I have to say I did love the way the book was written – the beauty yet brutality of the Old South came alive in these pages. This book came out the year my son was born – it amazing to me how far we’ve come as a society since even then.
OK, Goodreads says this about the book:
Dana, a modern black woman, is celebrating her twenty-sixth birthday with her new husband when she is snatched abruptly from her home in California and transported to the antebellum South. Rufus, the white son of a plantation owner, is drowning, and Dana has been summoned across the years to save him. After this first summons, Dana is drawn back, again and again, to the plantation to protect Rufus and ensure that he will grow to manhood and father the daughter who will become Dana’s ancestor. Yet each time Dana’s sojourns become longer and more dangerous until it is uncertain whether or not her life will end, long before it has even begun.

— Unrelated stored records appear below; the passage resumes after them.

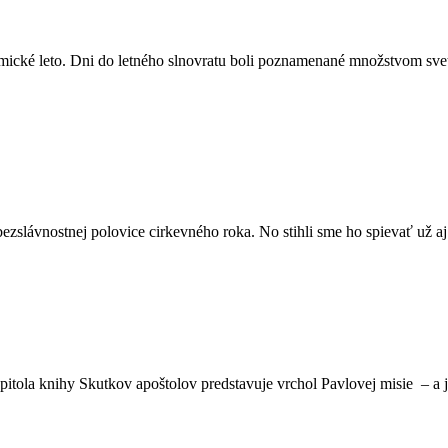
ické leto. Dni do letného slnovratu boli poznamenané množstvom svetl
ezslávnostnej polovice cirkevného roka. No stihli sme ho spievať už aj
tola knihy Skutkov apoštolov predstavuje vrchol Pavlovej misie – a 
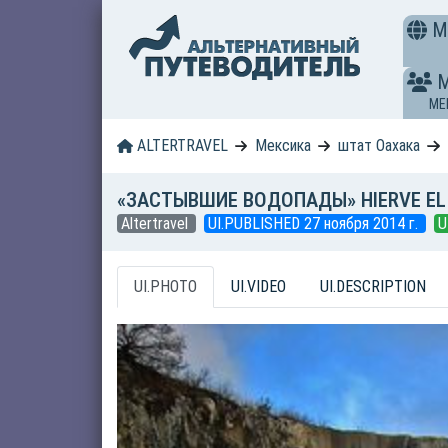
M
ME
ALTERTRAVEL
Мексика
штат Оахака
«ЗАСТЫВШИЕ ВОДОПАДЫ» HIERVE EL
Altertravel
UI.PUBLISHED 27 ноября 2014 г.
U
UI.PHOTO
UI.VIDEO
UI.DESCRIPTION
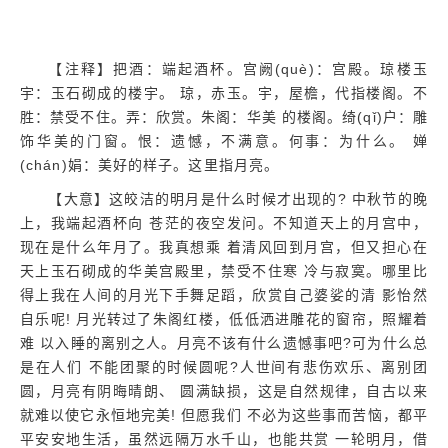
【注释】把酒：端起酒杯。宫阙(què)：宫殿。琼楼玉
宇：玉石砌成的楼宇。 琼，赤玉。宇，屋檐，代指楼阁。不
胜：禁受不住。弄：欣赏。朱阁：华美 的楼阁。绮(qǐ)户：雕
饰华美的门窗。恨：遗憾，不满意。何事：为什么。 婵
(chán)娟：美好的样子。这里指月亮。
【大意】这皎洁的明月是什么时候才出现的? 中秋节的晚
上，我端起酒杯向 苍茫的夜空发问。不知道天上的月宫中，
现在是什么年月了。我真想乘 着清风回到月宫，但又担心在
天上玉石砌成的华美宫殿里，禁受不住寒 冷与寂寞。哪里比
得上我在人间的月光下手舞足蹈，欣赏自己婆娑的清 影怡然
自乐呢! 月光转过了朱阁红楼，低低洒进雕花的窗帘，照耀着
难 以入睡的离别之人。月亮不该有什么遗憾事吧?可为什么总
是在人们 不能团聚的时候圆呢?人世间有悲伤欢乐、离别团
圆，月亮有阴晦晴朗、 圆满缺损，这是自然规律，自古以来
就难以使它永恒地完美! 但愿我们 不必为这些事而苦恼，都平
平安安地生活，虽然远隔万水千山，也能共赏 一轮明月，借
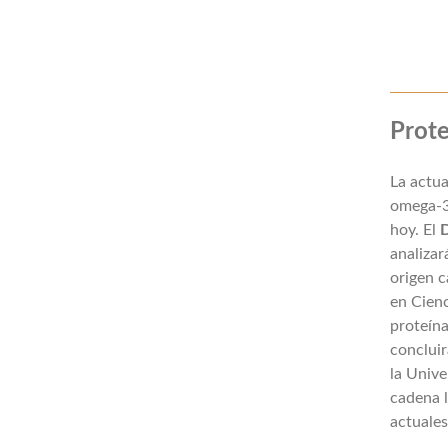
Prot
La actua
omega-3
hoy. El
D
analizar
origen c
en Cienc
proteína
concluir
la Unive
cadena l
actuales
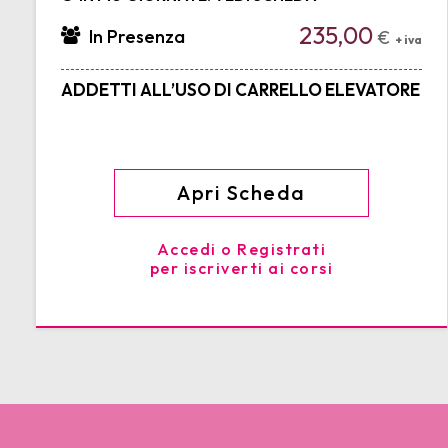
235,00
In Presenza
€
+ iva
ADDETTI ALL’USO DI CARRELLO ELEVATORE
Apri Scheda
Accedi o Registrati
per iscriverti ai corsi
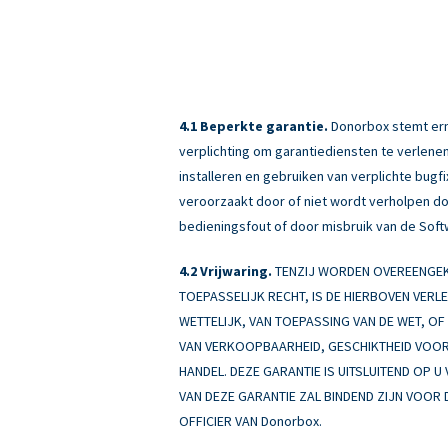
Beperkte garantie.
Donorbox stemt erme
verplichting om garantiediensten te verlenen
installeren en gebruiken van verplichte bug
veroorzaakt door of niet wordt verholpen doo
bedieningsfout of door misbruik van de Soft
Vrijwaring.
TENZIJ WORDEN OVEREENGEKO
TOEPASSELIJK RECHT, IS DE HIERBOVEN VERL
WETTELIJK, VAN TOEPASSING VAN DE WET, OF A
VAN VERKOOPBAARHEID, GESCHIKTHEID VOOR 
HANDEL. DEZE GARANTIE IS UITSLUITEND OP U
VAN DEZE GARANTIE ZAL BINDEND ZIJN VOOR 
OFFICIER VAN Donorbox.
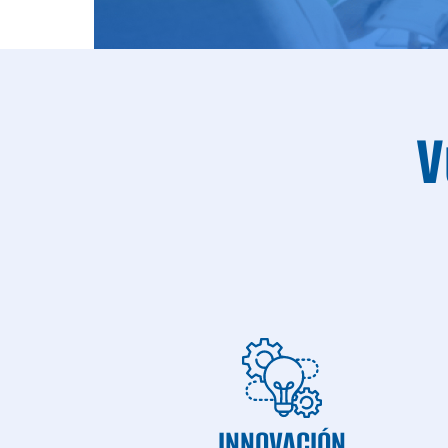
V
INNOVACIÓN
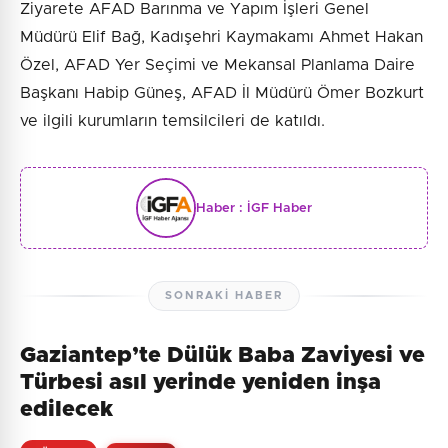
Ziyarete AFAD Barınma ve Yapım İşleri Genel
Müdürü Elif Bağ, Kadışehri Kaymakamı Ahmet Hakan
Özel, AFAD Yer Seçimi ve Mekansal Planlama Daire
Başkanı Habip Güneş, AFAD İl Müdürü Ömer Bozkurt
ve ilgili kurumların temsilcileri de katıldı.
Haber :
İGF Haber
SONRAKI HABER
Gaziantep’te Dülük Baba Zaviyesi ve
Türbesi asıl yerinde yeniden inşa
edilecek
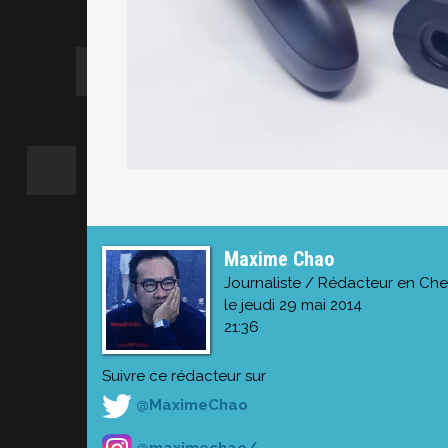
Maxime Chao
Journaliste / Rédacteur en Che
le jeudi 29 mai 2014
21:36
Suivre ce rédacteur sur
@MaximeChao
@maximechao/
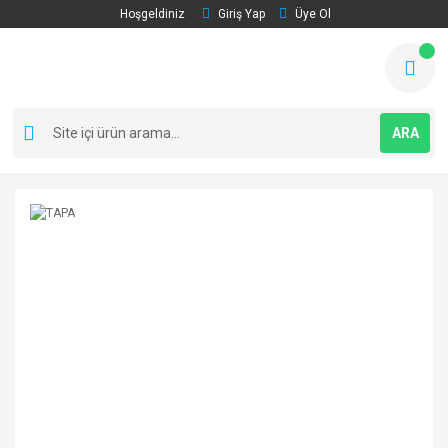
Hoşgeldiniz
Giriş Yap
Üye Ol
ARA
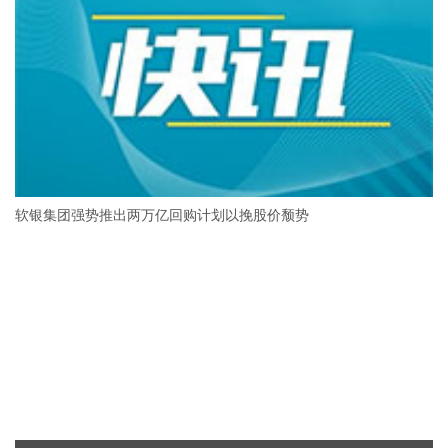
软银集团强势推出两万亿回购计划以挽股价颓势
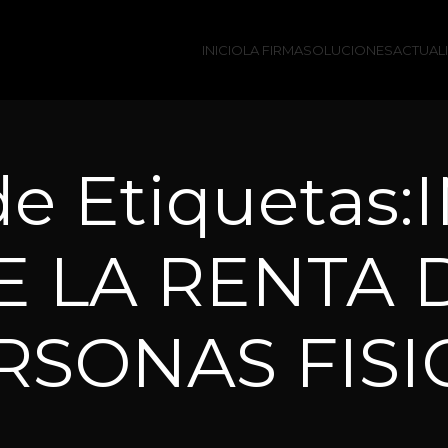
INICIO
LA FIRMA
SOLUCIONES
ACTUAL
de Etiqueta
 LA RENTA 
RSONAS FISI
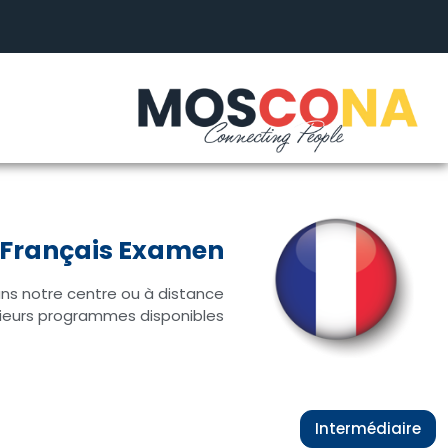
Français Examen
ns notre centre ou à distance.
sieurs programmes disponibles.
Intermédiaire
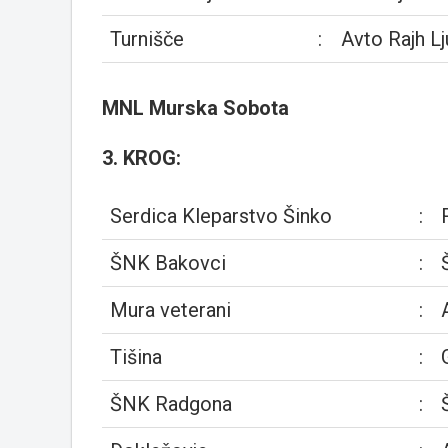
Turnišče
:
Avto Rajh L
MNL Murska Sobota
3. KROG:
Serdica Kleparstvo Šinko
:
ŠNK Bakovci
:
Mura veterani
:
Tišina
:
ŠNK Radgona
:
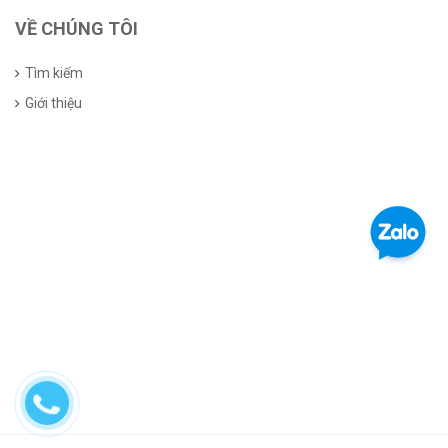
VỀ CHÚNG TÔI
Tìm kiếm
Giới thiệu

I will try not to give away too much of the book and will limit my review because of how absolutely angry I was with Dana in the end. I do understand the ending, but it still made me angry. I can’t tell you why without giving away the book so that is pretty much all I can say.
The book is excellent – people who liked “The Help” would probably like this book as well. It breaks my heart to read what life was like on plantations back in those days – how so many people suffered at the hands of men blinded by their own power but also who didn’t know any better. African-American people of the past gave their lives so that their future generations could be free. Free to be as mediocre as the rest of society.
People have asked me why I don’t like reading books steeped in history – this is why. I see how people were treated, how hard they had to fight to win equality, and how now few people even give it a second thought. My heart hurts for the people in the past. My heart hurts for the solders of today too which is why I won’t watch or read war books either – they fight for something with meaning and such a passion that I feel stilted and insignificant. I have deep feelings about many things but that has not been enough to inspire me to act on my beliefs. Look at all the battles that are still waiting to be fought – yet I do not act. The passion isn’t there – I’m too apathetic and that is something I find hard to admit about myself. All my youth I spouted off about people being too apathetic yet here I am, being exactly what I never thought I would be.
This is, of course, the mark of a good book if it can get a person challenging their beliefs and the allowances they make in life. This was a good book and I know I will get over my anger toward Dana. I recommend it and easily give it an A.